START SUPPLIED ENTRIES

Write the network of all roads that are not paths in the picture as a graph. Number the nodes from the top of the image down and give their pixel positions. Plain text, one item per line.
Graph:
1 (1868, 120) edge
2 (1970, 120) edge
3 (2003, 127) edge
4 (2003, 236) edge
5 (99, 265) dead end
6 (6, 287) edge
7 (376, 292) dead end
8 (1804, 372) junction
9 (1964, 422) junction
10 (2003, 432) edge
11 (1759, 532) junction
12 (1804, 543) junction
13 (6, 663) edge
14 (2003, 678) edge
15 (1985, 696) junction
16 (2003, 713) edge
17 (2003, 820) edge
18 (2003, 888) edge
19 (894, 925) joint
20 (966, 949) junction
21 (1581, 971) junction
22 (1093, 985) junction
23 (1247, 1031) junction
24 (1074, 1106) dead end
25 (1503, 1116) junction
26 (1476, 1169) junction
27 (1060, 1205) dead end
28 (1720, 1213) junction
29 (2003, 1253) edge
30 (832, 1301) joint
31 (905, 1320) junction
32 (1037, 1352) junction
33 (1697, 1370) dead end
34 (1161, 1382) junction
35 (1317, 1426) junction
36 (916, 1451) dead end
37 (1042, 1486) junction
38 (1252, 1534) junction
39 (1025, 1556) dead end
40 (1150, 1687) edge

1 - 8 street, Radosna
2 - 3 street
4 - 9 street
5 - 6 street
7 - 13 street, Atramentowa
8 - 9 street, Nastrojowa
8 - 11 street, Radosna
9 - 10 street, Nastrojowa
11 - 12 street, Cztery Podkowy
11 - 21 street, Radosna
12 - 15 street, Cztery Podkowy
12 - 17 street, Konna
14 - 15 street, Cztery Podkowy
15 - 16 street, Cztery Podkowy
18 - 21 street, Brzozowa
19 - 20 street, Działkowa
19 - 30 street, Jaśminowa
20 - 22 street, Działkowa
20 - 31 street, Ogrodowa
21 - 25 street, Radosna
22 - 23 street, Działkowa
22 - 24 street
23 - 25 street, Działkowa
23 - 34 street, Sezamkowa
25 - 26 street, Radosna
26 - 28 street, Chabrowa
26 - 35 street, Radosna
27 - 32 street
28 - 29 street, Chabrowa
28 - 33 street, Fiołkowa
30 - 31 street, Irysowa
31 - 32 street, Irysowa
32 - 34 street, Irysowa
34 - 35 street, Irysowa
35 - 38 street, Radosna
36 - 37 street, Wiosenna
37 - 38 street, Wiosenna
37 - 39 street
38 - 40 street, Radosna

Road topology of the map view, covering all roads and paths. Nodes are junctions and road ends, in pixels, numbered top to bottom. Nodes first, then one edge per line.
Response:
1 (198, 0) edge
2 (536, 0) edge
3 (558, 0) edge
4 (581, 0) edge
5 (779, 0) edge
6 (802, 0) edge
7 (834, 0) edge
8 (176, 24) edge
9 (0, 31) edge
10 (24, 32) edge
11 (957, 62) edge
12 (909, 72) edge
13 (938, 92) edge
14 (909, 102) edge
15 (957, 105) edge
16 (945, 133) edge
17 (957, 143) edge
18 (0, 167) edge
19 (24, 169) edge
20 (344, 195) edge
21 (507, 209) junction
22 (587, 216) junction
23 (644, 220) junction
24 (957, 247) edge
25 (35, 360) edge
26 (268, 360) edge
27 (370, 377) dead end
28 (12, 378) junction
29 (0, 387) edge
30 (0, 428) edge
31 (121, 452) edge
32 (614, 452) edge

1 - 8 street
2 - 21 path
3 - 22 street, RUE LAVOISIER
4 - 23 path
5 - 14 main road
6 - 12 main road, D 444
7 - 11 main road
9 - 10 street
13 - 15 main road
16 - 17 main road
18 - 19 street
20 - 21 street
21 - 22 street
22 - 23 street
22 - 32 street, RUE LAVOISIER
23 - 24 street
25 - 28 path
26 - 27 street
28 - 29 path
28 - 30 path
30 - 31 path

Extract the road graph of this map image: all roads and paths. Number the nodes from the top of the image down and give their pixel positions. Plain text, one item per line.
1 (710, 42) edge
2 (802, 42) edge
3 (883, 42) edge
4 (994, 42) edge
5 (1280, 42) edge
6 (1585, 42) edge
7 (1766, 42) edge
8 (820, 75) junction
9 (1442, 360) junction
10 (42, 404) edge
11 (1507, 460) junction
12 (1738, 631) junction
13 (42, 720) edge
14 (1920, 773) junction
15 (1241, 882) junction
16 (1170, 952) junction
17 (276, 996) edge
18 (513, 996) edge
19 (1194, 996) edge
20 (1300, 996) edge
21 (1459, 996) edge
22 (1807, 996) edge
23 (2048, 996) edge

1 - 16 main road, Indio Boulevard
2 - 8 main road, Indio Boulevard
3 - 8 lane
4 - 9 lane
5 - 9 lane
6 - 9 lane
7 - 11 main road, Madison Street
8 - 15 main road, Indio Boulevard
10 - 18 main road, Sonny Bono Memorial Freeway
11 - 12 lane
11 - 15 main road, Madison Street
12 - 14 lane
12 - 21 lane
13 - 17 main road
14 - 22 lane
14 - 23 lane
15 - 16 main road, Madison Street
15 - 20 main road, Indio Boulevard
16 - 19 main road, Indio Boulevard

END SUPPLIED ENTRIES

## WORK TASK
An exact copy of the lines from the one holding "Extract the road" through the end of the data is the whole answer.

## RESPONSE BOX
Extract the road graph of this map image: all roads and paths. Number the nodes from the top of the image down and give their pixel positions. Plain text, one item per line.
1 (710, 42) edge
2 (802, 42) edge
3 (883, 42) edge
4 (994, 42) edge
5 (1280, 42) edge
6 (1585, 42) edge
7 (1766, 42) edge
8 (820, 75) junction
9 (1442, 360) junction
10 (42, 404) edge
11 (1507, 460) junction
12 (1738, 631) junction
13 (42, 720) edge
14 (1920, 773) junction
15 (1241, 882) junction
16 (1170, 952) junction
17 (276, 996) edge
18 (513, 996) edge
19 (1194, 996) edge
20 (1300, 996) edge
21 (1459, 996) edge
22 (1807, 996) edge
23 (2048, 996) edge

1 - 16 main road, Indio Boulevard
2 - 8 main road, Indio Boulevard
3 - 8 lane
4 - 9 lane
5 - 9 lane
6 - 9 lane
7 - 11 main road, Madison Street
8 - 15 main road, Indio Boulevard
10 - 18 main road, Sonny Bono Memorial Freeway
11 - 12 lane
11 - 15 main road, Madison Street
12 - 14 lane
12 - 21 lane
13 - 17 main road
14 - 22 lane
14 - 23 lane
15 - 16 main road, Madison Street
15 - 20 main road, Indio Boulevard
16 - 19 main road, Indio Boulevard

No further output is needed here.